Task details
Only the text of the entries below should be returned, exactly as given, without pictures.

Content starts

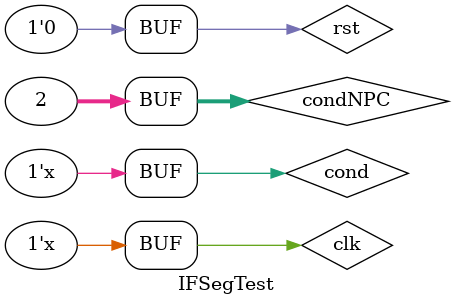
<source format=v>
`timescale 1ns / 1ps


module IFSegTest;

	// Inputs
	reg clk;
	reg rst;
	reg cond;
	reg [31:0] condNPC;

	// Outputs
	wire [31:0] NPC;
	wire [31:0] IR;

	// Instantiate the Unit Under Test (UUT)
	IFSeg uut (
		.clk(clk), 
		.rst(rst), 
		.cond(cond), 
		.condNPC(condNPC), 
		.NPC(NPC), 
		.IR(IR)
	);

	always #10 clk = ~clk;
	always #100 cond = ~cond;

	initial begin
		// Initialize Inputs
		clk = 0;
		rst = 0;
		cond = 0;
		condNPC = 0;
		// Wait 100 ns for global reset to finish
		#100;
		condNPC = 1;
		#100;
		condNPC = 12;
		#100;
		condNPC = 123;
		#100;
		condNPC = 12345;
		#100;
		condNPC = 0;
		#100;
		condNPC = 2;
        
		// Add stimulus here

	end
      
endmodule


</source>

Content ends

Completed task
<source format=v>
`timescale 1ns / 1ps


module IFSegTest;

	// Inputs
	reg clk;
	reg rst;
	reg cond;
	reg [31:0] condNPC;

	// Outputs
	wire [31:0] NPC;
	wire [31:0] IR;

	// Instantiate the Unit Under Test (UUT)
	IFSeg uut (
		.clk(clk), 
		.rst(rst), 
		.cond(cond), 
		.condNPC(condNPC), 
		.NPC(NPC), 
		.IR(IR)
	);

	always #10 clk = ~clk;
	always #100 cond = ~cond;

	initial begin
		// Initialize Inputs
		clk = 0;
		rst = 0;
		cond = 0;
		condNPC = 0;
		// Wait 100 ns for global reset to finish
		#100;
		condNPC = 1;
		#100;
		condNPC = 12;
		#100;
		condNPC = 123;
		#100;
		condNPC = 12345;
		#100;
		condNPC = 0;
		#100;
		condNPC = 2;
        
		// Add stimulus here

	end
      
endmodule


</source>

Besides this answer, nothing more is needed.